The Concorde was the original supersonic jet, making its trans-Atlantic debut in 1973 and enjoying a 30-year run until its retirement in 2003. Without a de facto heir in place, commercial supersonic air travel followed the Concorde into history — until now.

NASA and Lockheed Martin have joined forces in a new venture to create the X-59, a boomless supersonic jet nicknamed “Son of Concorde.” The jet resembles the Concorde, and includes many features that made the original a household name, but early reports suggest the Son of Concorde will far outstrip its supersonic predecessor in both form and function.

Supersonic contenders

While widely considered the heir apparent of the original supersonic jet, Son of Concorde is far from the only aircraft gunning for jet stream dominance.

Industry front-runner Boom Supersonic recently broke ground on a facility in North Carolina, where it plans to begin producing its supersonic Overture jet.

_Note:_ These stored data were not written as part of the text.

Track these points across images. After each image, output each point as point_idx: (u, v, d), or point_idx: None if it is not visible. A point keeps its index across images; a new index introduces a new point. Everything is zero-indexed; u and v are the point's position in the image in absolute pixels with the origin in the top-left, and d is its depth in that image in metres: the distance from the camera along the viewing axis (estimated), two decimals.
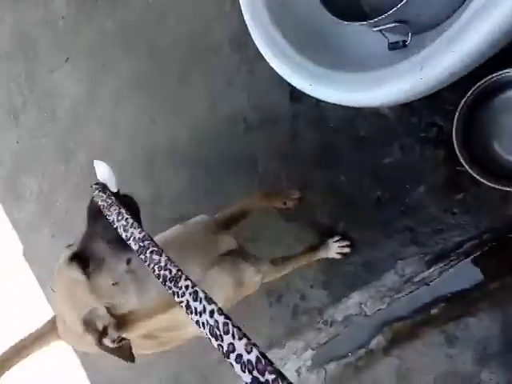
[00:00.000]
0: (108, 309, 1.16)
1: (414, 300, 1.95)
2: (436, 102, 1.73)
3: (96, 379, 3.08)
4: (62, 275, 1.15)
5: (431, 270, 1.87)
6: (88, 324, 1.13)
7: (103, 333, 1.14)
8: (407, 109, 1.78)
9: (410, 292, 1.95)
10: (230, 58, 2.13)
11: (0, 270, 3.33)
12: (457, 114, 1.59)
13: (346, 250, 2.01)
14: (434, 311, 1.92)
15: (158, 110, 2.36)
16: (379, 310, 2.02)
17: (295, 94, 2.00)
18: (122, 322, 1.20)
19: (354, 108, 1.86)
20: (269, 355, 1.86)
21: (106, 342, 1.14)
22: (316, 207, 2.01)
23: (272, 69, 1.95)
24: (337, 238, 2.02)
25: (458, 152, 1.60)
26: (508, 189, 1.47)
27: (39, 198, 2.92)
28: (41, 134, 2.82)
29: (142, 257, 0.89)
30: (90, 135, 2.61)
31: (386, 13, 1.23)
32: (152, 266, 0.86)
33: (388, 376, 2.03)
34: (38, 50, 2.76)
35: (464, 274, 1.84)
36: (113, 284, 1.17)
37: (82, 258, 1.13)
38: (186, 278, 0.77)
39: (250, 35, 1.58)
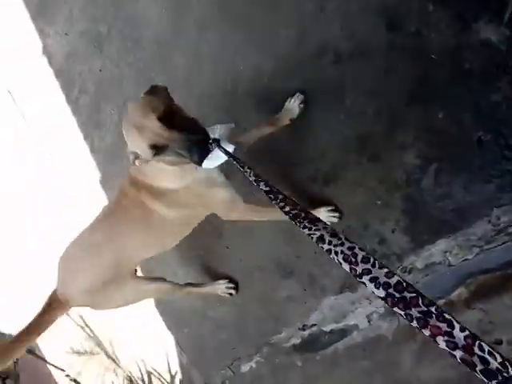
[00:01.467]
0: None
1: (505, 252, 1.82)
2: None
3: (164, 307, 3.17)
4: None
5: None
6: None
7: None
8: None
9: (503, 243, 1.81)
10: None
11: (77, 196, 3.44)
12: None
13: (333, 219, 2.10)
14: None
15: (242, 40, 2.27)
16: (465, 260, 1.91)
17: (393, 23, 1.84)
18: None
19: (459, 36, 1.71)
20: (340, 298, 1.82)
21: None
22: (406, 146, 1.88)
23: None
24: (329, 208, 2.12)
25: None
26: None
27: (119, 126, 2.95)
28: (123, 63, 2.82)
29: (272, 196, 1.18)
30: (172, 65, 2.57)
31: None
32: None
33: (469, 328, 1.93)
34: None
35: None
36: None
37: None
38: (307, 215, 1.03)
39: None
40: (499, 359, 0.61)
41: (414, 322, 0.68)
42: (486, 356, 0.62)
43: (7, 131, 3.79)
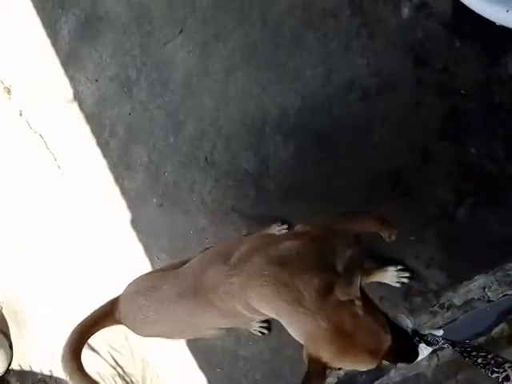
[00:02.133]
0: None
1: None
2: None
3: (195, 345, 3.15)
4: None
5: None
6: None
7: None
8: None
9: None
10: (349, 21, 2.02)
11: (108, 238, 3.48)
12: None
13: (404, 279, 1.99)
14: None
15: (269, 80, 2.32)
16: (505, 295, 1.86)
17: (419, 58, 1.86)
18: None
19: (488, 71, 1.71)
20: None
21: None
22: (439, 181, 1.86)
23: (394, 32, 1.83)
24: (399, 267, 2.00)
25: None
26: None
27: (148, 168, 3.01)
28: (152, 106, 2.89)
29: None
30: (200, 106, 2.63)
31: None
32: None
33: None
34: (153, 22, 2.81)
35: None
36: None
37: None
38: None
39: None
40: None
41: None
42: None
43: (40, 176, 3.88)
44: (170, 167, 2.89)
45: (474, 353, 1.06)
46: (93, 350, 3.85)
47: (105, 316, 1.90)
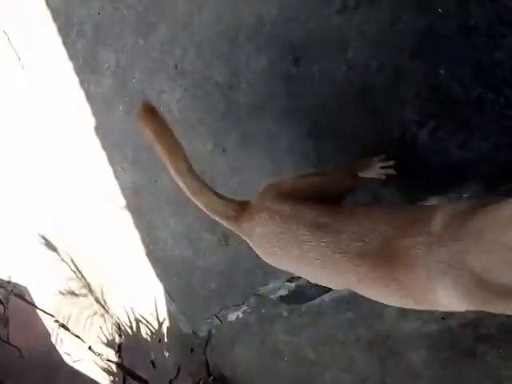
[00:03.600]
0: None
1: None
2: None
3: (154, 256, 3.19)
4: None
5: None
6: None
7: None
8: None
9: None
10: None
11: (71, 144, 3.42)
12: None
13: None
14: None
15: None
16: None
17: None
18: None
19: None
20: None
21: None
22: (406, 101, 1.87)
23: None
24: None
25: None
26: None
27: (116, 72, 2.91)
28: (123, 5, 2.74)
29: None
30: (173, 9, 2.51)
31: None
32: None
33: None
34: None
35: None
36: None
37: None
38: None
39: None
40: None
41: None
42: None
43: (1, 72, 3.71)
44: (139, 73, 2.80)
45: None
46: (53, 249, 3.89)
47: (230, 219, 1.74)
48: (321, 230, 1.43)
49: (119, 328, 3.87)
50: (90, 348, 4.14)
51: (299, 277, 2.44)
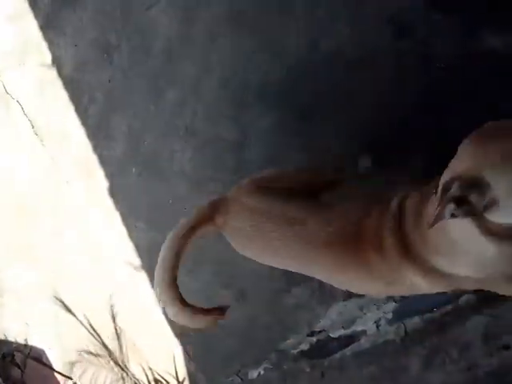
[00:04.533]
0: None
1: None
2: None
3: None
4: None
5: None
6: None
7: None
8: None
9: None
10: None
11: (86, 206, 3.47)
12: None
13: None
14: None
15: (253, 48, 2.32)
16: None
17: (401, 31, 1.89)
18: None
19: (466, 47, 1.75)
20: (348, 303, 1.82)
21: None
22: (418, 153, 1.91)
23: (379, 3, 1.85)
24: None
25: None
26: None
27: (128, 137, 2.99)
28: (133, 73, 2.86)
29: None
30: (182, 73, 2.62)
31: None
32: None
33: (475, 334, 1.95)
34: None
35: None
36: None
37: None
38: None
39: None
40: None
41: None
42: None
43: (17, 144, 3.82)
44: (150, 136, 2.88)
45: None
46: (70, 311, 3.87)
47: (203, 219, 1.65)
48: (288, 223, 1.44)
49: None
50: None
51: (320, 331, 2.43)
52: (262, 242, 1.53)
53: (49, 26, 3.38)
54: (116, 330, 3.71)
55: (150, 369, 3.53)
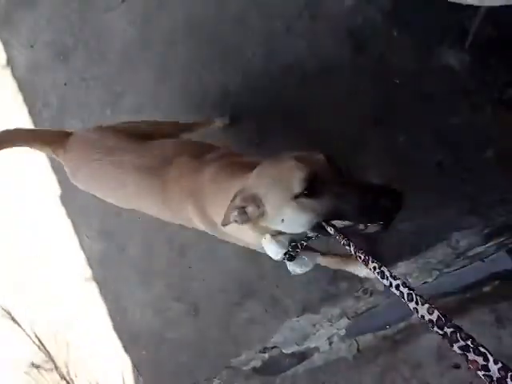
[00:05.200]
0: None
1: (465, 276, 1.84)
2: None
3: (120, 327, 3.07)
4: (289, 163, 1.13)
5: (489, 244, 1.75)
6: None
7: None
8: (482, 65, 1.64)
9: (462, 267, 1.83)
10: (293, 2, 2.01)
11: (35, 211, 3.34)
12: None
13: None
14: (486, 289, 1.81)
15: (210, 56, 2.28)
16: (425, 283, 1.92)
17: (358, 45, 1.88)
18: None
19: (422, 61, 1.75)
20: (301, 320, 1.79)
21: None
22: (368, 167, 1.89)
23: (336, 17, 1.84)
24: None
25: None
26: None
27: None
28: (89, 76, 2.78)
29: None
30: (139, 79, 2.55)
31: None
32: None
33: (427, 353, 1.93)
34: None
35: None
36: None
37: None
38: (373, 261, 0.96)
39: None
40: None
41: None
42: None
43: None
44: None
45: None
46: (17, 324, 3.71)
47: (51, 141, 1.76)
48: (110, 153, 1.59)
49: None
50: None
51: (272, 347, 2.37)
52: (93, 174, 1.65)
53: (4, 25, 3.26)
54: (64, 343, 3.57)
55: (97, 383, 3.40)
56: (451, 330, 0.69)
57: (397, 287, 0.82)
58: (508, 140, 1.63)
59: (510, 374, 0.61)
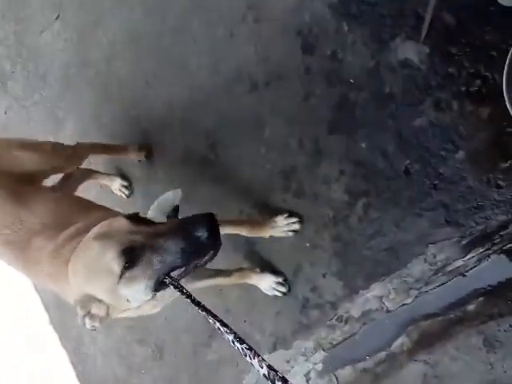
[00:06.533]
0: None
1: (446, 294, 1.67)
2: (480, 47, 1.45)
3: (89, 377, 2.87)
4: (94, 248, 1.07)
5: (468, 256, 1.59)
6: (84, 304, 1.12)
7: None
8: (443, 56, 1.49)
9: (442, 284, 1.67)
10: (235, 5, 1.88)
11: None
12: (507, 61, 1.31)
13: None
14: (470, 307, 1.64)
15: (153, 70, 2.15)
16: (404, 304, 1.75)
17: (308, 45, 1.74)
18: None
19: (377, 57, 1.62)
20: (274, 357, 1.62)
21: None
22: (331, 180, 1.74)
23: (281, 17, 1.72)
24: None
25: (509, 107, 1.32)
26: None
27: None
28: (29, 102, 2.64)
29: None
30: (80, 101, 2.41)
31: None
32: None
33: None
34: (28, 9, 2.57)
35: (508, 263, 1.55)
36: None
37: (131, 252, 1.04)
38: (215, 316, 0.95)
39: None
40: None
41: None
42: None
43: None
44: None
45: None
46: None
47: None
48: None
49: None
50: None
51: None
52: None
53: None
54: None
55: None
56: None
57: (233, 342, 0.86)
58: (480, 138, 1.49)
59: None
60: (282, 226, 1.85)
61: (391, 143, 1.61)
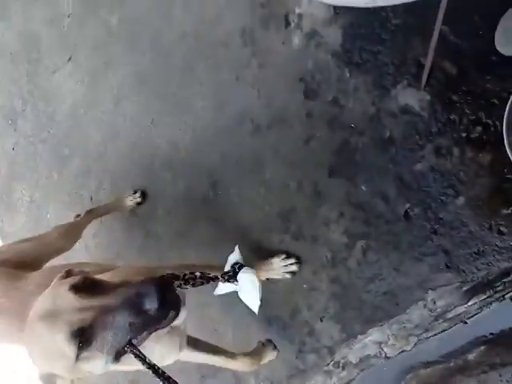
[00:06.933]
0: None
1: (446, 341, 1.62)
2: (481, 94, 1.46)
3: None
4: (43, 331, 0.97)
5: (470, 303, 1.55)
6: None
7: None
8: (444, 103, 1.50)
9: (443, 331, 1.62)
10: (240, 52, 1.92)
11: None
12: (507, 108, 1.32)
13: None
14: (471, 356, 1.58)
15: (158, 111, 2.17)
16: (403, 351, 1.69)
17: (310, 90, 1.76)
18: None
19: (378, 103, 1.63)
20: None
21: None
22: (330, 222, 1.72)
23: (285, 62, 1.74)
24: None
25: (509, 154, 1.31)
26: None
27: (30, 208, 2.72)
28: (37, 139, 2.66)
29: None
30: (86, 140, 2.43)
31: None
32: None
33: None
34: (41, 50, 2.64)
35: (511, 310, 1.50)
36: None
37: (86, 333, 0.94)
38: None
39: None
40: None
41: None
42: None
43: None
44: (53, 208, 2.61)
45: None
46: None
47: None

Other producers, including Exosonic and Spike Aerospace remain tight-lipped about their innovations, but their scale testing results keep them in the running. Startups in Russia, Japan, and China are also joining the race to launch the first jet in the new era of supersonic travel.

In fact, the industry is expanding so rapidly, some manufacturers are skipping supersonic tech altogether and diving straight into niche technologies, such as hypersonic or atmospheric travel.

A closer look at the X-59

In a time of booming supersonic travel innovation, Son of Concorde is unique in its focus on the supersonic technology rather than the airframe. Where Boom Supersonic and others are developing supersonic airframes, Son of Concorde is currently a one-seater, and Lockheed and NASA are immersed in perfecting “quiet” supersonic technology.

Flight testing as the X-59, Son of Concorde boasts some pretty promising specs. According to NASA reports, it is expected to maintain a top speed of 990 mph, with a cruising speed of 937 mph at 55,000 feet. As for “quiet” supersonic tech, NASA believes it can reduce the notorious “boom” to a mere 60 decibels at ground level, matching the “thunk” of a car door closing. All this and NYC to LON — 3,459 miles — in under four hours.


Son of Concorde versus “Baby Boom”

Son of Concorde is already producing promising wind tunnel tests, picking up where its predecessor left off, but it’s lagging behind some other industry players. Boom Supersonic, for instance, has signed purchase agreements with United Airlines based on the performance of its own scale jet, the “Baby Boom.”

The specialty sector continues to expand, which might mean room enough for several supersonic success stories. With a $247.5 million commitment behind it, NASA’s venture with Lockheed Martin could easily be a premier player in the supersonic big leagues.